HW Raid5 as Parity Drive?


Recommended Posts

... Ya'll be missing the point (and the math) by a mile.  You didn't read my post carefully.  I said  DATA LOSS, not drive failure.

 

Agree ... I noted earlier that the statistics being posted weren't right.

 

Using a RAID-0 parity effectively makes NO difference in the likelihood of data loss => it does very slightly increase the likelihood of a drive failure; and in fact even adds the special case of a 2-drive failure with no data loss (both parity drives).    But once you have a drive fail, as long as you immediately do a drive rebuild, the likelihood of data loss is simply the probability of one other drive failing -- which is more likely to be due to an unrecoverable bit error than a physical drive failure.    The likelihood of that bit error is not effected by use of a RAID-0 array.    The likelihood of a failure for other reasons is in fact very slightly higher due to the simple fact that there more drives in play ... but this is VERY tiny, and is no different than if you had one additional data drive.
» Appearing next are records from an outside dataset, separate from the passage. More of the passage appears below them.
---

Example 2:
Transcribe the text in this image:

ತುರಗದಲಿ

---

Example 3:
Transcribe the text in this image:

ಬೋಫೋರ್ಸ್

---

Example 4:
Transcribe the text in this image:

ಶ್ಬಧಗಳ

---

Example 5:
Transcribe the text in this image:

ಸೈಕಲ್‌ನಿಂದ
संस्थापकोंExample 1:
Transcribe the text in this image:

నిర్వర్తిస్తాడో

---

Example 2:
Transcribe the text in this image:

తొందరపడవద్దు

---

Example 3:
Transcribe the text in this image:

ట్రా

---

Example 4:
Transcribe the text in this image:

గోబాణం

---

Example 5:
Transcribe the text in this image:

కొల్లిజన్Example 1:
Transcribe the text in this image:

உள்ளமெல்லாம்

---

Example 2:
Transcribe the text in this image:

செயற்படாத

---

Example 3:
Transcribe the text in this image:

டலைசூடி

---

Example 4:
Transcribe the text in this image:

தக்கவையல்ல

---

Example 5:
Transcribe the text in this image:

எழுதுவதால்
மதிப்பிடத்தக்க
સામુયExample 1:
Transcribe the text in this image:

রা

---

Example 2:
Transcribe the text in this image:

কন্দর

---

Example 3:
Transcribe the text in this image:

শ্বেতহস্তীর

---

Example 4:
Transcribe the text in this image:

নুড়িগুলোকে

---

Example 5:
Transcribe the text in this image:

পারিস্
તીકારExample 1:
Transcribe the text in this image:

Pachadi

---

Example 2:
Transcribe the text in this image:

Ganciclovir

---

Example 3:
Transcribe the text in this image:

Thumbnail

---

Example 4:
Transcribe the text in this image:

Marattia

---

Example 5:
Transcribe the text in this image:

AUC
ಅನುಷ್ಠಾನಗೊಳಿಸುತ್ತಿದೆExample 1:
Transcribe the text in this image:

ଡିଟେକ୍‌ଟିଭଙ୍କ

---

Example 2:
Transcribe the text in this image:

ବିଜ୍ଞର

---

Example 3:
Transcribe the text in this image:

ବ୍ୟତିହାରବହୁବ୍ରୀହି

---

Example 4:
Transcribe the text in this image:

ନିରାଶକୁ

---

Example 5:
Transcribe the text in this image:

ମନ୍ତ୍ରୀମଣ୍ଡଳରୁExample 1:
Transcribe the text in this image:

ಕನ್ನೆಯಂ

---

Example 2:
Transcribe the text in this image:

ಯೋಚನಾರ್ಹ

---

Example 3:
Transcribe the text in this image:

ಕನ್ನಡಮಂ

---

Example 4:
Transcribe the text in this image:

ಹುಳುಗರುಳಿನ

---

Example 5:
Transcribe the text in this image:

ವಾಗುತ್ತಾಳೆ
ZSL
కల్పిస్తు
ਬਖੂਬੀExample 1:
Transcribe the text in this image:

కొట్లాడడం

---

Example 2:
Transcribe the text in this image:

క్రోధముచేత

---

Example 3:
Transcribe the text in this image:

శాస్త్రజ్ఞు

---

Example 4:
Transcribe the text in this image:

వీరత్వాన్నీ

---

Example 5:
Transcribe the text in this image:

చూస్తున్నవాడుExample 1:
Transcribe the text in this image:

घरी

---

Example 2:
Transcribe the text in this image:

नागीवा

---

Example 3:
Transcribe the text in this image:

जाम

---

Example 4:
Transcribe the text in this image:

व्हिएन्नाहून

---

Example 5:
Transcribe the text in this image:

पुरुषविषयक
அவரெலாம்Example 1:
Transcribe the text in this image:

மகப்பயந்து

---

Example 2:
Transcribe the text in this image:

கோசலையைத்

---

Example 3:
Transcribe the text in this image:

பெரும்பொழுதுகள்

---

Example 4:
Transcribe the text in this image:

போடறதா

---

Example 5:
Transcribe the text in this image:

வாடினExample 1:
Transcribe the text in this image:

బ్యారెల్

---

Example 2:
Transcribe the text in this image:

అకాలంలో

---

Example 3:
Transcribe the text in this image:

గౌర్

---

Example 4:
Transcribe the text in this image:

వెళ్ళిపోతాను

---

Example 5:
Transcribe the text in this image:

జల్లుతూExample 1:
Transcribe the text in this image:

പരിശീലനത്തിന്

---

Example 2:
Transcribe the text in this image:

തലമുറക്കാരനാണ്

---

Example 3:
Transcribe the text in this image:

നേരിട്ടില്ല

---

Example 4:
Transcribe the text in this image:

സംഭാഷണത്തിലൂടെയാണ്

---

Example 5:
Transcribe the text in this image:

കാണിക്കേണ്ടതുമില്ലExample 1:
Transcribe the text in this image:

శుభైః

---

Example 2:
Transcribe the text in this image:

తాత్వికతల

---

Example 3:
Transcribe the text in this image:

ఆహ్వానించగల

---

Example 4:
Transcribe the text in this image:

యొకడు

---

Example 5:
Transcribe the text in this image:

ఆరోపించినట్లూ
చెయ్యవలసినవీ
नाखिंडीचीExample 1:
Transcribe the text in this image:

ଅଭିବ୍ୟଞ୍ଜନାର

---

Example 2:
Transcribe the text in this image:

And the probability of a drive failing for a non-bit-error reason in the next 8-10 hours is a LOT lower than the probability of it failing in the next year  :)

 

 

Link to comment

@bubbaQ

I was not referring to "data loss" but the passage:

Disks don't just blink out like light bulbs. For the most part, they start to act up and show signs that you would start receiving warnings about long before they actually fail.

 

Of course data loss will occur after a double drive loss - that would be 2 out of n in our unRAID world.

And a raid0 parity setup means 2 out of (n+1) compared to the "initial" setup.

And yes, the difference is very little but it is there.

 

If you look at failure statistics, you see failure rates of individual drives differ by 4-5X those of other brands. You can't say that a RAID0 of say HGST drives is more likely to fail than a single WD or Seagate drive with much higher failure rate.

 

It's all statistics - the numbers we are dealing with are very small.

So small, that you can't handle them with feelings.

If you want to talk about reliability and failure probability you have to stay with the figures.

At first, doubling the value is doubling the risk - period.

But you are right, changes in this business usually matter if they are in the range of magnitudes.

 

e.g. a tolerable hazard rate for catastrophic events in safety engineering is usually lower than 1E-9 failure/hour or 1 failure per 1E9 hours (1 FIT).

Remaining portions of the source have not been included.